Last Tuesday is a day long to be remembered by the people of this place as the date of one of the most brutal murders ever perpetrated. The victim was Wm. MILLS, of Grant Township, a man well known and respected; industrious, energetic and esteemed by all. The murderer is Wm. FITZIMMONS, one of the keepers of the Golden Saloon, and a half-brother to the GOLDEN boys. MILLS, together with the HOOKER boys, "Lant" BENSON, Tom CONLEY, Geo. DOBBINS and Wm. CYPHERS went up into the saloon and MILLS called for a beer, and was refused by one of the boys. He remarked that he always paid for what he got, but they refused to let him have it. MILLS then turned around and said no more. Lant BENSON then placed a couple of pool balls upon the table and told the boys when he had played a nickel's worth to tell him and he would quit.
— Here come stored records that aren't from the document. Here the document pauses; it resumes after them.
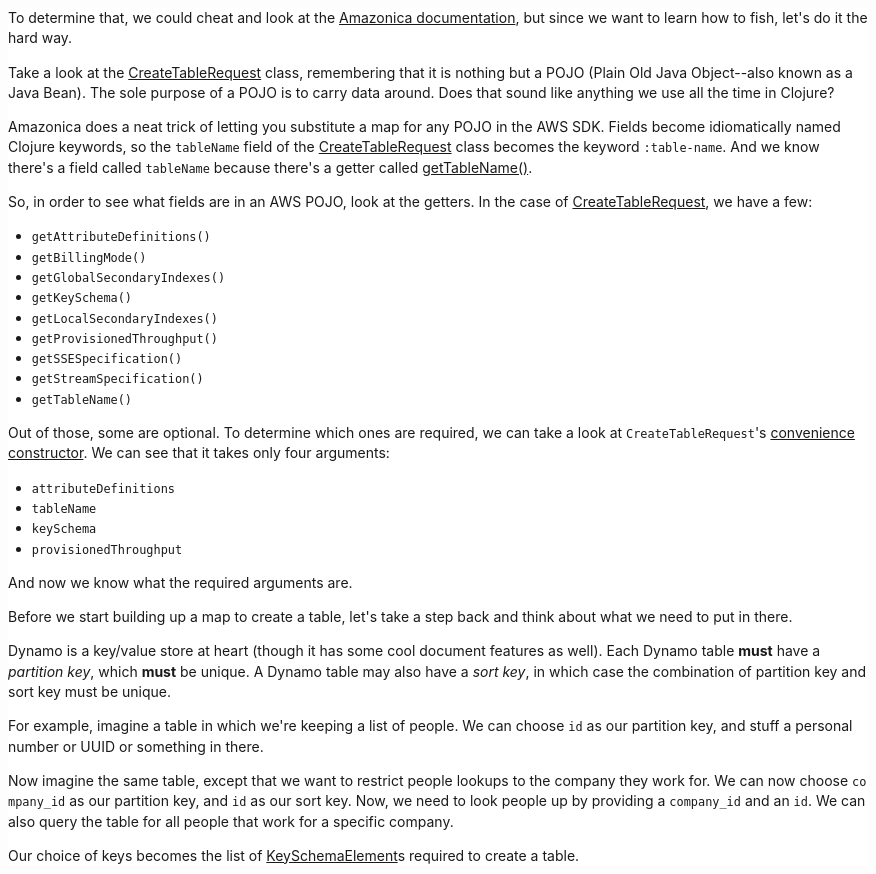 To determine that, we could cheat and look at the [Amazonica documentation](https://github.com/mcohen01/amazonica#dynamodbv2), but since we want to learn how to fish, let's do it the hard way.

Take a look at the [CreateTableRequest](https://docs.aws.amazon.com/AWSJavaSDK/latest/javadoc/com/amazonaws/services/dynamodbv2/model/CreateTableRequest.html) class, remembering that it is nothing but a POJO (Plain Old Java Object--also known as a Java Bean). The sole purpose of a POJO is to carry data around. Does that sound like anything we use all the time in Clojure?

Amazonica does a neat trick of letting you substitute a map for any POJO in the AWS SDK. Fields become idiomatically named Clojure keywords, so the `tableName` field of the [CreateTableRequest](https://docs.aws.amazon.com/AWSJavaSDK/latest/javadoc/com/amazonaws/services/dynamodbv2/model/CreateTableRequest.html) class becomes the keyword `:table-name`. And we know there's a field called `tableName` because there's a getter called [getTableName()](https://docs.aws.amazon.com/AWSJavaSDK/latest/javadoc/com/amazonaws/services/dynamodbv2/model/CreateTableRequest.html#getTableName--).

So, in order to see what fields are in an AWS POJO, look at the getters. In the case of [CreateTableRequest](https://docs.aws.amazon.com/AWSJavaSDK/latest/javadoc/com/amazonaws/services/dynamodbv2/model/CreateTableRequest.html), we have a few:
- `getAttributeDefinitions()`
- `getBillingMode()`
- `getGlobalSecondaryIndexes()`
- `getKeySchema()`
- `getLocalSecondaryIndexes()`
- `getProvisionedThroughput()`
- `getSSESpecification()`
- `getStreamSpecification()`
- `getTableName()`

Out of those, some are optional. To determine which ones are required, we can take a look at `CreateTableRequest`'s [convenience constructor](https://docs.aws.amazon.com/AWSJavaSDK/latest/javadoc/com/amazonaws/services/dynamodbv2/model/CreateTableRequest.html#CreateTableRequest-java.util.List-java.lang.String-java.util.List-com.amazonaws.services.dynamodbv2.model.ProvisionedThroughput-). We can see that it takes only four arguments:
- `attributeDefinitions`
- `tableName`
- `keySchema`
- `provisionedThroughput`

And now we know what the required arguments are.

Before we start building up a map to create a table, let's take a step back and think about what we need to put in there.

Dynamo is a key/value store at heart (though it has some cool document features as well). Each Dynamo table **must** have a _partition key_, which **must** be unique. A Dynamo table may also have a _sort key_, in which case the combination of partition key and sort key must be unique.

For example, imagine a table in which we're keeping a list of people. We can choose `id` as our partition key, and stuff a personal number or UUID or something in there.

Now imagine the same table, except that we want to restrict people lookups to the company they work for. We can now choose `company_id` as our partition key, and `id` as our sort key. Now, we need to look people up by providing a `company_id` and an `id`. We can also query the table for all people that work for a specific company.

Our choice of keys becomes the list of [KeySchemaElement](https://docs.aws.amazon.com/AWSJavaSDK/latest/javadoc/com/amazonaws/services/dynamodbv2/model/KeySchemaElement.html)s required to create a table.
Tom GOLDEN came at him with a large lamp and struck him. The row commenced then, the other two boys, Barny and Wm. FITZIMMONS coming from behind the counter with revolvers.

At sight of the revolvers BENSON and CONLEY ran down the front stairway, and were fired after by Barny when near the bottom but not struck. Wm. FITZIMMONS placed a revolver at CYPHER's breast, but just as he pulled trigger DOBBINS knocked it aside, the ball merely grazing CYPHER's side, and through the hand of a young man named McDONALD. DOBBINS was struck a fearful blow on the head and somewhat stunned. MILLS then ran down the back stairway, and started across the street towards Wall's Grocery, and Wm. FITZIMMONS after him, shooting as he ran. He fired three shots, all of them hitting MILLS in the back, the last of which is supposed to have been the fatal one, as he was noticed to drop. He staggered into Misses BUCK and MERRILL's Milliner Shop and dropped dead.

He was removed in a short time to the Odd Fellow's Hall, where Drs. BAILEY and WILEY extracted a ball from his breast.

The Coroner held an inquest, and the verdict of the jury was that Wm. MILLS had met his death by a revolver, fired in the hands of Wm. FITZIMMONS.

Mrs. MILLS was sent for and arrived about sundown. The body was conveyed to his home in Grant Township, the procession leaving town about half past nine.

Terrible excitement prevails, and Capt. ASKERN has guarded the jail ever since the arrests with a body of militia; to protect the prisoners from a rumored mob. The prisoners were taken away on Wednesday to the Afton Jail. At this movement Wm. BROWN, Jim FARRIS and others became indignant and proceeding to the depot, an attempt was made to get the prisoners and bring them back to jail, but when Capt. ASKERN, the Sheriff and Marshal drew their revolvers, the crowd quieted down and maintained order. Some thought it safest to take the prisoners away, while others thought they should be kept where they were.

Tom CONLEY and HOOKER's boys were the only boys in the row that came out uninjured. The prisoners' version of the case is that MILLS had threatened to clean them out on that day, and that they were knocked down the stairs before they made any resistance. They plead self defense.